◆ Action item ◆
Each line from the one with "Pension Expense |" through the last line of the records must be output exactly, both ends included.

◆ Records for this exercise ◆

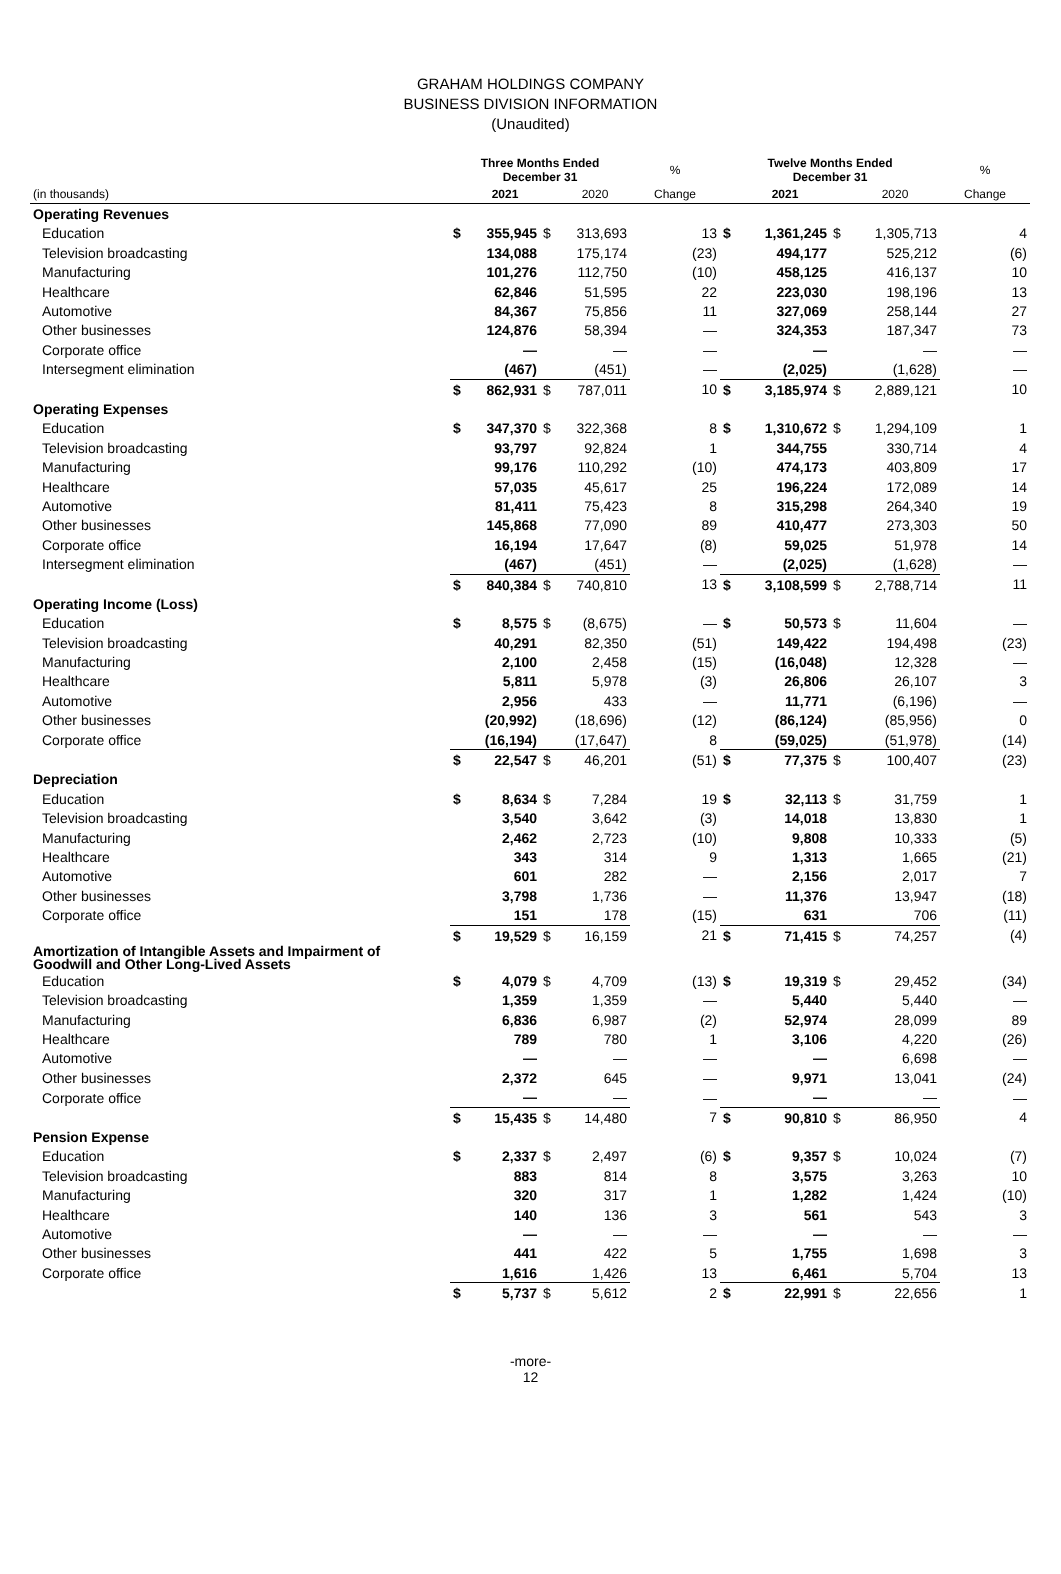GRAHAM HOLDINGS COMPANY
BUSINESS DIVISION INFORMATION
(Unaudited)
| | Three Months Ended December 31 | | | | % | Twelve Months Ended December 31 | | | | % |
| --- | --- | --- | --- | --- | --- | --- | --- | --- | --- | --- |
| (in thousands) | | 2021 | | 2020 | Change | | 2021 | | 2020 | Change |
| Operating Revenues | | | | | | | | | | |
| Education | $ | 355,945 | $ | 313,693 | 13 | $ | 1,361,245 | $ | 1,305,713 | 4 |
| Television broadcasting | | 134,088 | | 175,174 | (23) | | 494,177 | | 525,212 | (6) |
| Manufacturing | | 101,276 | | 112,750 | (10) | | 458,125 | | 416,137 | 10 |
| Healthcare | | 62,846 | | 51,595 | 22 | | 223,030 | | 198,196 | 13 |
| Automotive | | 84,367 | | 75,856 | 11 | | 327,069 | | 258,144 | 27 |
| Other businesses | | 124,876 | | 58,394 | — | | 324,353 | | 187,347 | 73 |
| Corporate office | | — | | — | — | | — | | — | — |
| Intersegment elimination | | (467) | | (451) | — | | (2,025) | | (1,628) | — |
| | $ | 862,931 | $ | 787,011 | 10 | $ | 3,185,974 | $ | 2,889,121 | 10 |
| Operating Expenses | | | | | | | | | | |
| Education | $ | 347,370 | $ | 322,368 | 8 | $ | 1,310,672 | $ | 1,294,109 | 1 |
| Television broadcasting | | 93,797 | | 92,824 | 1 | | 344,755 | | 330,714 | 4 |
| Manufacturing | | 99,176 | | 110,292 | (10) | | 474,173 | | 403,809 | 17 |
| Healthcare | | 57,035 | | 45,617 | 25 | | 196,224 | | 172,089 | 14 |
| Automotive | | 81,411 | | 75,423 | 8 | | 315,298 | | 264,340 | 19 |
| Other businesses | | 145,868 | | 77,090 | 89 | | 410,477 | | 273,303 | 50 |
| Corporate office | | 16,194 | | 17,647 | (8) | | 59,025 | | 51,978 | 14 |
| Intersegment elimination | | (467) | | (451) | — | | (2,025) | | (1,628) | — |
| | $ | 840,384 | $ | 740,810 | 13 | $ | 3,108,599 | $ | 2,788,714 | 11 |
| Operating Income (Loss) | | | | | | | | | | |
| Education | $ | 8,575 | $ | (8,675) | — | $ | 50,573 | $ | 11,604 | — |
| Television broadcasting | | 40,291 | | 82,350 | (51) | | 149,422 | | 194,498 | (23) |
| Manufacturing | | 2,100 | | 2,458 | (15) | | (16,048) | | 12,328 | — |
| Healthcare | | 5,811 | | 5,978 | (3) | | 26,806 | | 26,107 | 3 |
| Automotive | | 2,956 | | 433 | — | | 11,771 | | (6,196) | — |
| Other businesses | | (20,992) | | (18,696) | (12) | | (86,124) | | (85,956) | 0 |
| Corporate office | | (16,194) | | (17,647) | 8 | | (59,025) | | (51,978) | (14) |
| | $ | 22,547 | $ | 46,201 | (51) | $ | 77,375 | $ | 100,407 | (23) |
| Depreciation | | | | | | | | | | |
| Education | $ | 8,634 | $ | 7,284 | 19 | $ | 32,113 | $ | 31,759 | 1 |
| Television broadcasting | | 3,540 | | 3,642 | (3) | | 14,018 | | 13,830 | 1 |
| Manufacturing | | 2,462 | | 2,723 | (10) | | 9,808 | | 10,333 | (5) |
| Healthcare | | 343 | | 314 | 9 | | 1,313 | | 1,665 | (21) |
| Automotive | | 601 | | 282 | — | | 2,156 | | 2,017 | 7 |
| Other businesses | | 3,798 | | 1,736 | — | | 11,376 | | 13,947 | (18) |
| Corporate office | | 151 | | 178 | (15) | | 631 | | 706 | (11) |
| | $ | 19,529 | $ | 16,159 | 21 | $ | 71,415 | $ | 74,257 | (4) |
| Amortization of Intangible Assets and Impairment of Goodwill and Other Long-Lived Assets | | | | | | | | | | |
| Education | $ | 4,079 | $ | 4,709 | (13) | $ | 19,319 | $ | 29,452 | (34) |
| Television broadcasting | | 1,359 | | 1,359 | — | | 5,440 | | 5,440 | — |
| Manufacturing | | 6,836 | | 6,987 | (2) | | 52,974 | | 28,099 | 89 |
| Healthcare | | 789 | | 780 | 1 | | 3,106 | | 4,220 | (26) |
| Automotive | | — | | — | — | | — | | 6,698 | — |
| Other businesses | | 2,372 | | 645 | — | | 9,971 | | 13,041 | (24) |
| Corporate office | | — | | — | — | | — | | — | — |
| | $ | 15,435 | $ | 14,480 | 7 | $ | 90,810 | $ | 86,950 | 4 |
| Pension Expense | | | | | | | | | | |
| Education | $ | 2,337 | $ | 2,497 | (6) | $ | 9,357 | $ | 10,024 | (7) |
| Television broadcasting | | 883 | | 814 | 8 | | 3,575 | | 3,263 | 10 |
| Manufacturing | | 320 | | 317 | 1 | | 1,282 | | 1,424 | (10) |
| Healthcare | | 140 | | 136 | 3 | | 561 | | 543 | 3 |
| Automotive | | — | | — | — | | — | | — | — |
| Other businesses | | 441 | | 422 | 5 | | 1,755 | | 1,698 | 3 |
| Corporate office | | 1,616 | | 1,426 | 13 | | 6,461 | | 5,704 | 13 |
| | $ | 5,737 | $ | 5,612 | 2 | $ | 22,991 | $ | 22,656 | 1 |
-more-
12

◆ Reply ◆
| Pension Expense | | | | | | | | | | |
| Education | $ | 2,337 | $ | 2,497 | (6) | $ | 9,357 | $ | 10,024 | (7) |
| Television broadcasting | | 883 | | 814 | 8 | | 3,575 | | 3,263 | 10 |
| Manufacturing | | 320 | | 317 | 1 | | 1,282 | | 1,424 | (10) |
| Healthcare | | 140 | | 136 | 3 | | 561 | | 543 | 3 |
| Automotive | | — | | — | — | | — | | — | — |
| Other businesses | | 441 | | 422 | 5 | | 1,755 | | 1,698 | 3 |
| Corporate office | | 1,616 | | 1,426 | 13 | | 6,461 | | 5,704 | 13 |
| | $ | 5,737 | $ | 5,612 | 2 | $ | 22,991 | $ | 22,656 | 1 |
-more-
12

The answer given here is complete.